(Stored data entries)

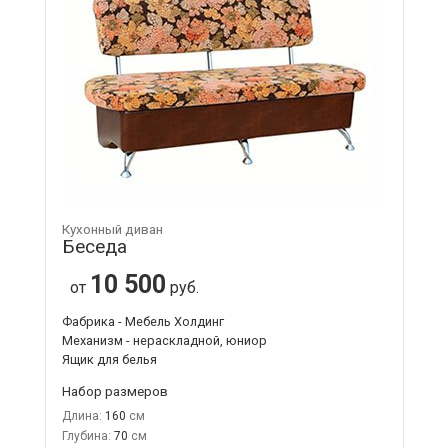
Кухонный диван
Беседа
10 500
от
руб.
Фабрика - Мебель Холдинг
Механизм - нераскладной, юниор
Ящик для белья
Набор размеров
Длина:
160
Глубина:
70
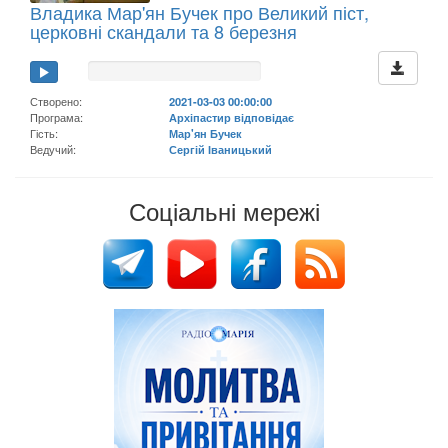
Владика Мар'ян Бучек про Великий піст,
церковні скандали та 8 березня
Створено:
2021-03-03 00:00:00
Програма:
Архіпастир відповідає
Гість:
Мар'ян Бучек
Ведучий:
Сергій Іваницький
Соціальні мережі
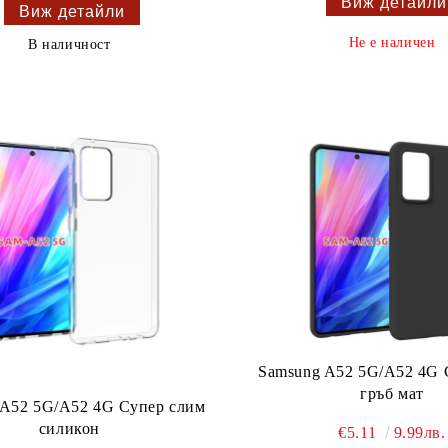
Виж детайли
Виж детайли
Не е наличен
В наличност
Samsung A52 5G/A52 4G 
гръб мат
 A52 5G/A52 4G Супер слим
силикон
€5.11
9.99лв.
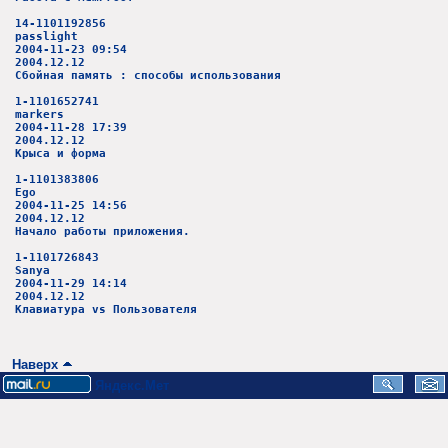
14-1101192856
passlight
2004-11-23 09:54
2004.12.12
Сбойная память : способы использования
1-1101652741
markers
2004-11-28 17:39
2004.12.12
Крыса и форма
1-1101383806
Ego
2004-11-25 14:56
2004.12.12
Начало работы приложения.
1-1101726843
Sanya
2004-11-29 14:14
2004.12.12
Клавиатура vs Пользователя
Наверх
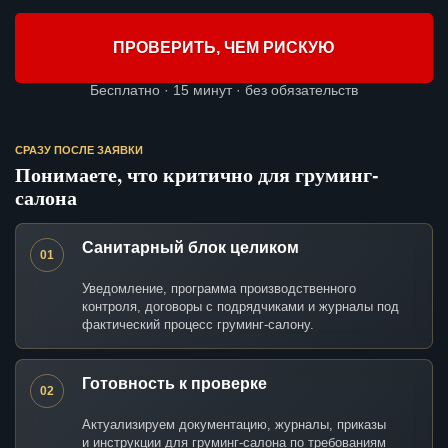
ПРОВЕРИТЬ, ЧЕМ РИСКУЮ
Бесплатно · 15 минут · без обязательств
СРАЗУ ПОСЛЕ ЗАЯВКИ
Понимаете, что критично для груминг-
салона
Санитарный блок целиком
01
Уведомление, программа производственного
контроля, договоры с подрядчиками и журналы под
фактический процесс груминг-салону.
Готовность к проверке
02
Актуализируем документацию, журналы, приказы
и инструкции для груминг-салона по требованиям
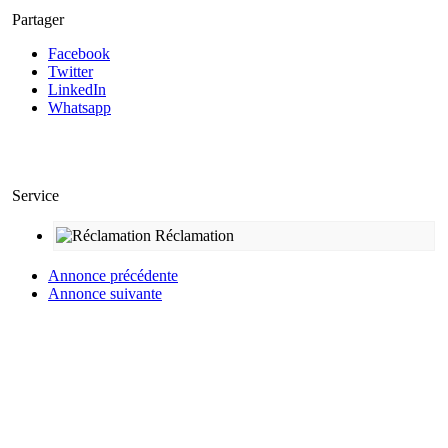
Partager
Facebook
Twitter
LinkedIn
Whatsapp
Service
Réclamation
Annonce précédente
Annonce suivante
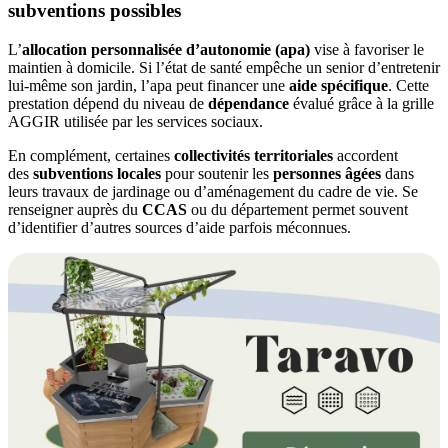
subventions possibles
L’
allocation personnalisée d’autonomie (apa)
vise à favoriser le
maintien à domicile. Si l’état de santé empêche un senior d’entretenir
lui-même son jardin, l’apa peut financer une
aide spécifique
. Cette
prestation dépend du niveau de
dépendance
évalué grâce à la grille
AGGIR utilisée par les services sociaux.
En complément, certaines
collectivités territoriales
accordent
des
subventions locales
pour soutenir les
personnes âgées
dans
leurs travaux de jardinage ou d’aménagement du cadre de vie. Se
renseigner auprès du
CCAS
ou du département permet souvent
d’identifier d’autres sources d’aide parfois méconnues.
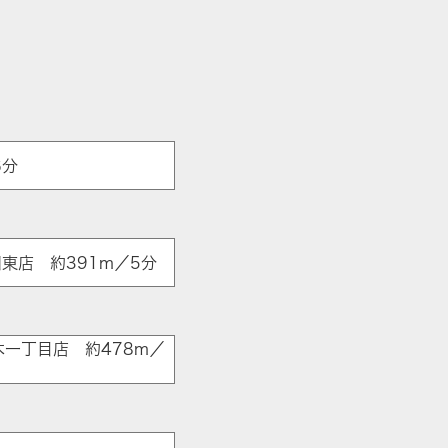
6分
東店 約391m／5分
木一丁目店 約478m／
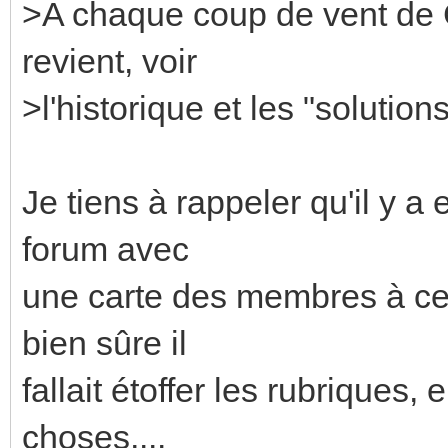
>A chaque coup de vent de 
revient, voir
>l'historique et les "solution
Je tiens à rappeler qu'il y a 
forum avec
une carte des membres à ce
bien sûre il
fallait étoffer les rubriques,
choses,...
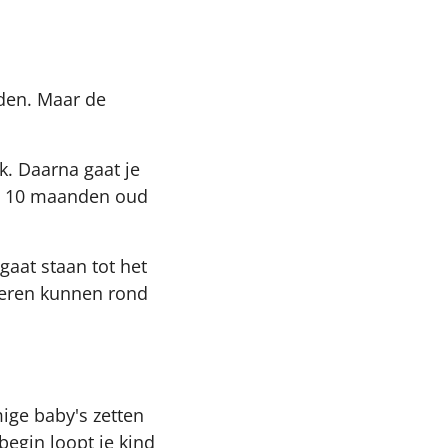
den. Maar de
nk. Daarna gaat je
ze 10 maanden oud
aat staan tot het
deren kunnen rond
ige baby's zetten
begin loopt je kind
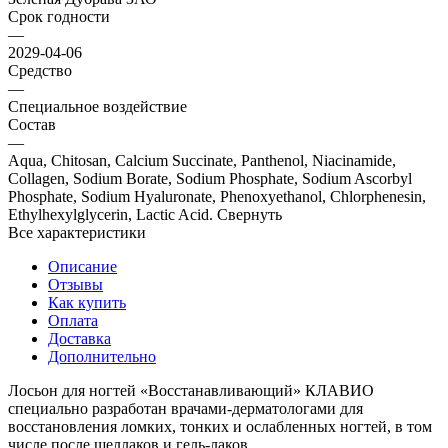
Срок годности
—
2029-04-06
Средство
—
Специальное воздействие
Состав
—
Aqua, Сhitosan, Calcium Succinate, Panthenol, Niacinamide,
Collagen, Sodium Borate, Sodium Phosphate, Sodium Ascorbyl
Phosphate, Sodium Hyaluronate, Phenoxyethanol, Chlorphenesin,
Ethylhexylglycerin, Lactic Acid. Свернуть
Все характеристики
Описание
Отзывы
Как купить
Оплата
Доставка
Дополнительно
Лосьон для ногтей «Восстанавливающий» КЛАВИО
специально разработан врачами-дерматологами для
восстановления ломких, тонких и ослабленных ногтей, в том
числе после шеллаков и гель-лаков.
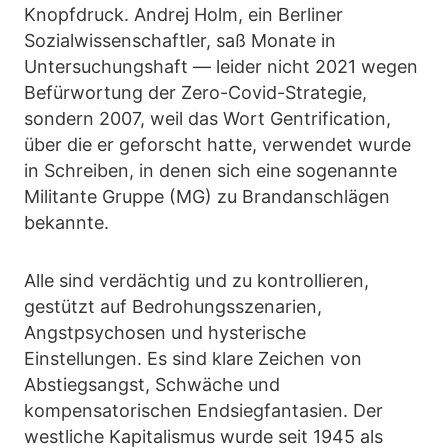
Knopfdruck. Andrej Holm, ein Berliner
Sozialwissenschaftler, saß Monate in
Untersuchungshaft — leider nicht 2021 wegen
Befürwortung der Zero-Covid-Strategie,
sondern 2007, weil das Wort Gentrification,
über die er geforscht hatte, verwendet wurde
in Schreiben, in denen sich eine sogenannte
Militante Gruppe (MG) zu Brandanschlägen
bekannte.
Alle sind verdächtig und zu kontrollieren,
gestützt auf Bedrohungsszenarien,
Angstpsychosen und hysterische
Einstellungen. Es sind klare Zeichen von
Abstiegsangst, Schwäche und
kompensatorischen Endsiegfantasien. Der
westliche Kapitalismus wurde seit 1945 als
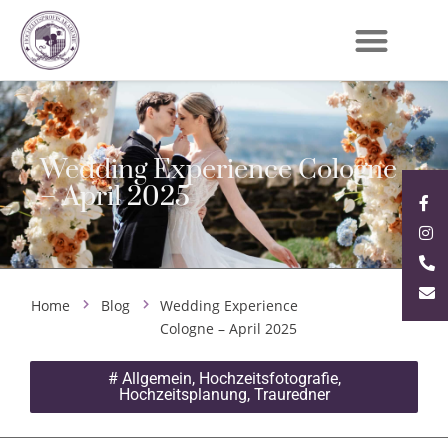
Wedding Experience Cologne
– April 2025
Home
Blog
Wedding Experience
Cologne – April 2025
#
Allgemein
,
Hochzeitsfotografie
,
Hochzeitsplanung
,
Trauredner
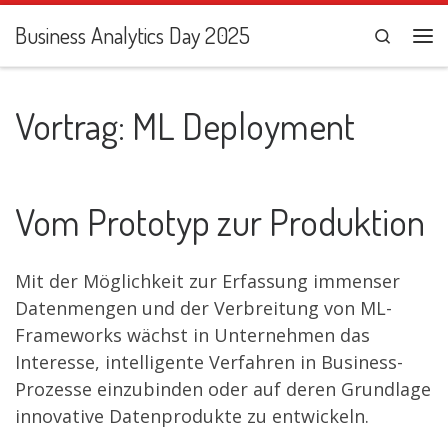
Zum Inhalt springen
Business Analytics Day 2025
Search
Me
Vortrag: ML Deployment
Vom Prototyp zur Produktion
Mit der Möglichkeit zur Erfassung immenser
Datenmengen und der Verbreitung von ML-
Frameworks wächst in Unternehmen das
Interesse, intelligente Verfahren in Business-
Prozesse einzubinden oder auf deren Grundlage
innovative Datenprodukte zu entwickeln.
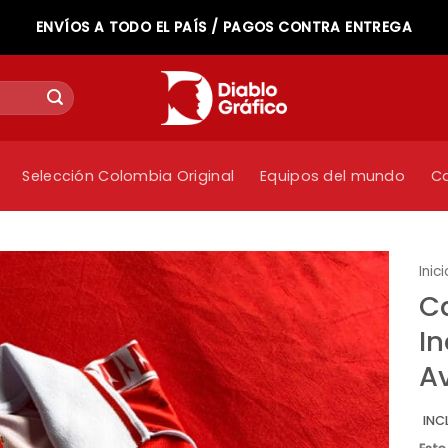
ENVÍOS A TODO EL PAÍS / PAGOS CONTRA ENTREGA
Selección Colombia Original
Equipos del mundo
C
Inici
C
I
A
INC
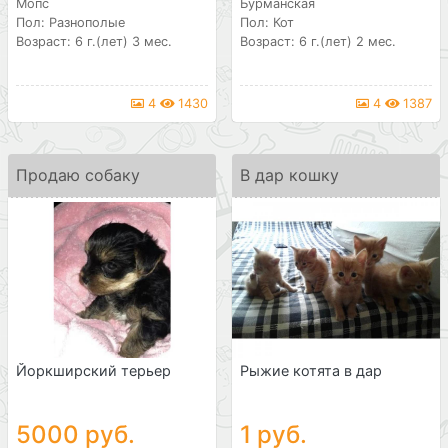
Мопс
Бурманская
Пол: Разнополые
Пол: Кот
Возраст: 6 г.(лет) 3 мес.
Возраст: 6 г.(лет) 2 мес.
4
1430
4
1387
Продаю собаку
В дар кошку
Йоркширский терьер
Рыжие котята в дар
5000 руб.
1 руб.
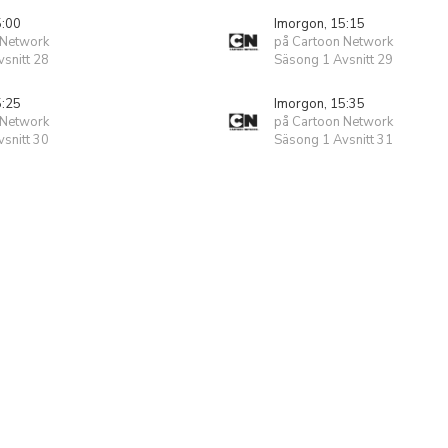
5:00
Imorgon, 15:15
 Network
på Cartoon Network
snitt 28
Säsong 1 Avsnitt 29
5:25
Imorgon, 15:35
 Network
på Cartoon Network
snitt 30
Säsong 1 Avsnitt 31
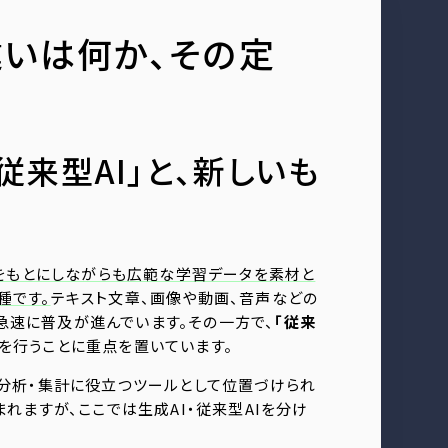
の違いは何か、その定
来型AI」と、新しいも
をもとにしながらも広範な学習データを素材と
種です。
テキスト文章、画像や動画、音声などの
急速に普及が進んでいます。その一方で、
「従来
を行うことに重点を置いています。
は分析・集計に役立つツールとして位置づけられ
まれますが、ここでは生成AI・従来型AIを分け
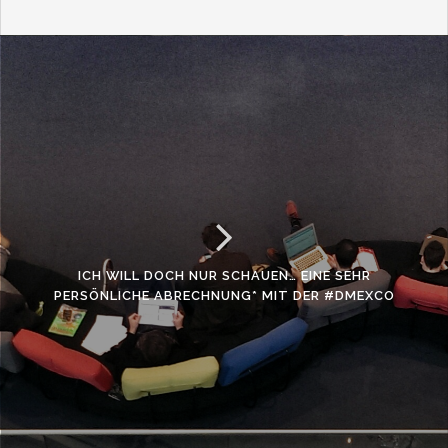
ICH WILL DOCH NUR SCHAUEN… EINE SEHR
PERSÖNLICHE ABRECHNUNG* MIT DER #DMEXCO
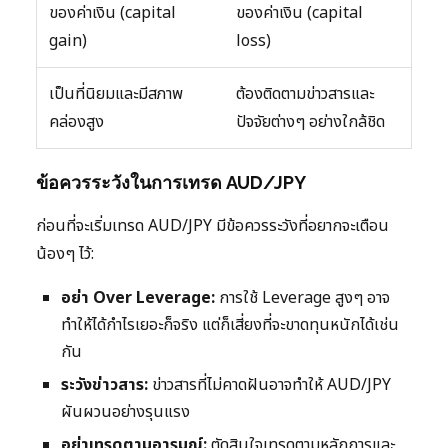
ของค่าเงิน (capital
ของค่าเงิน (capital
gain)
loss)
เป็นที่นิยมและมีสภาพ
ต้องติดตามข่าวสารและ
คล่องสูง
ปัจจัยต่างๆ อย่างใกล้ชิด
ข้อควรระวังในการเทรด AUD/JPY
ก่อนที่จะเริ่มเทรด AUD/JPY มีข้อควรระวังที่อยากจะเตือน
น้องๆ ไว้:
อย่า Over Leverage:
การใช้ Leverage สูงๆ อาจ
ทำให้ได้กำไรเยอะก็จริง แต่ก็เสี่ยงที่จะขาดทุนหนักได้เช่น
กัน
ระวังข่าวสาร:
ข่าวสารที่ไม่คาดฝันอาจทำให้ AUD/JPY
ผันผวนอย่างรุนแรง
อย่าเทรดตามอารมณ์:
ตัดสินใจเทรดตามหลักการและ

Work instructions
Within the records above, how many lines include the word "Бучек"? Only the number is wanted.

Response
2